SIMULATION OF TEMPERATURE FIELD AT THE MOLD SURFACE AND INSIDE THE CASTING AT HIGH-GRADIENT DIRECTIONAL SOLIDIFICATION PROCESS

Abstract

In order to determine the thermal gradient in a single crystal ingots obtained using the directional solidification method on the UVNS-6 apparatus (Russian Scientific Research Institute of Aviation Materials, Moscow), the single crystal ingots of nickel-based superalloy VJM3 were made. The ingots were made using the liquid metal cooling (LMC) directional solidification method (DS) and without it (Bridgman–Stockbarger technique). The liquid Sn was used for a liquid metal cooling technique. To record the temperature during the ingots obtaining process we use a thermocouple placed on the ceramic mold surface.

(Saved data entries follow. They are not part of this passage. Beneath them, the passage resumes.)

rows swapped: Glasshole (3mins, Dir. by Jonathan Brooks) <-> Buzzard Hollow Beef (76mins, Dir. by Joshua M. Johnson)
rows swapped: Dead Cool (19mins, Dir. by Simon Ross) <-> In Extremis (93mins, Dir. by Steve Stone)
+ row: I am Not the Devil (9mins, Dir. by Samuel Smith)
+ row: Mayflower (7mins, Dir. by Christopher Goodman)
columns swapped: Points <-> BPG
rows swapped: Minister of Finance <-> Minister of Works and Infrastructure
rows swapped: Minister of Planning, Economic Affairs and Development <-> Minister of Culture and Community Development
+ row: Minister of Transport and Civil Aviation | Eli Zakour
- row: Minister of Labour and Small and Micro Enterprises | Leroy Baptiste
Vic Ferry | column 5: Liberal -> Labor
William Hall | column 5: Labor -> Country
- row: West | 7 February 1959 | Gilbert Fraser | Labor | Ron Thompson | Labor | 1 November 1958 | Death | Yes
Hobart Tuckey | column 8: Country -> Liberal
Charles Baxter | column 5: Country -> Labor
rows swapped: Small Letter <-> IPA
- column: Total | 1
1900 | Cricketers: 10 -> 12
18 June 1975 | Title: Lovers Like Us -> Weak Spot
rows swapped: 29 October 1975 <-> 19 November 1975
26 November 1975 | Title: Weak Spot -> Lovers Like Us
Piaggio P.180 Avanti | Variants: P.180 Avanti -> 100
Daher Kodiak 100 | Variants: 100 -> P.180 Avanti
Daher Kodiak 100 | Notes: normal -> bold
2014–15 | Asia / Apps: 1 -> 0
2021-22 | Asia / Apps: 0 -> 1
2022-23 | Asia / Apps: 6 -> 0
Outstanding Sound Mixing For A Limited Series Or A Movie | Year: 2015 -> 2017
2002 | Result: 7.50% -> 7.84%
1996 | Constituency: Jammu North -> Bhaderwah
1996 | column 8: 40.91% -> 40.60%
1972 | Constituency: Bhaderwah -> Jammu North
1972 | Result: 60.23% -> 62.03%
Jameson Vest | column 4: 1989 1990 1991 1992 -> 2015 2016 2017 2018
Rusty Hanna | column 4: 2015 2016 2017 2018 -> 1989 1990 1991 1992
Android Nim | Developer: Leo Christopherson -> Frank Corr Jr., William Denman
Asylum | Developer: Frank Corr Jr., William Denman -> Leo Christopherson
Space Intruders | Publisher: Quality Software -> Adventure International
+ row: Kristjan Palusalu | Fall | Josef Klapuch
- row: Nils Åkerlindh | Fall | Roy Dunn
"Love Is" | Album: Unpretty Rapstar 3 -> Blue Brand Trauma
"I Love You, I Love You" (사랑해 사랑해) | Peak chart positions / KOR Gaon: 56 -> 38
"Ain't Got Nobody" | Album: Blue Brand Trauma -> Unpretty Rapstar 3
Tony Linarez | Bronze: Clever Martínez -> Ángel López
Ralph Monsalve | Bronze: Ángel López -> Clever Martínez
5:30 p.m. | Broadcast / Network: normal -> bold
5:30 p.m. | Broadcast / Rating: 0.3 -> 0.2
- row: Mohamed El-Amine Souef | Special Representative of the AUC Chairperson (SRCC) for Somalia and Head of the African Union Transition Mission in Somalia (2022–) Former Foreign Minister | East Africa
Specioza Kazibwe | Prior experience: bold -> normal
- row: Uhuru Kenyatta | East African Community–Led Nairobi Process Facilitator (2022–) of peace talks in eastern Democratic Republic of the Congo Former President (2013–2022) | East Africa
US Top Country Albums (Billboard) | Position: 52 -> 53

The directional solidification process of the nickel-based superalloy VJM3 ingots on the UVNS-6 apparatus was simulated using the ProCast software. The thermal properties of the VJM3 alloy, ceramic mold and the DS apparatus parts and the boundary conditions (interface heat transfer coefficient) were found in the literature. There is a good agreement between the calculated and experimental values of the temperature distribution in a mold using the LMC and the Bridgman–Stockbarger technique. A simulation of the directional solidification in the ProCast software is suitable for predicting the thermal gradient on a solidification profile location, and the mushy zone width (a site of the dendritic structure formation). The calculated thermal gradient value in the ingot obtained using the Bridgman–Stockbarger technique is 36 °С/cm. The thermal gradient using the LMC method is 204 °С/cm, is six time higher, than if using the Bridgman–Stockbarger technique. Used thermal properties and boundary conditions can be applied for simulation of Ni-based superalloys blades casting process.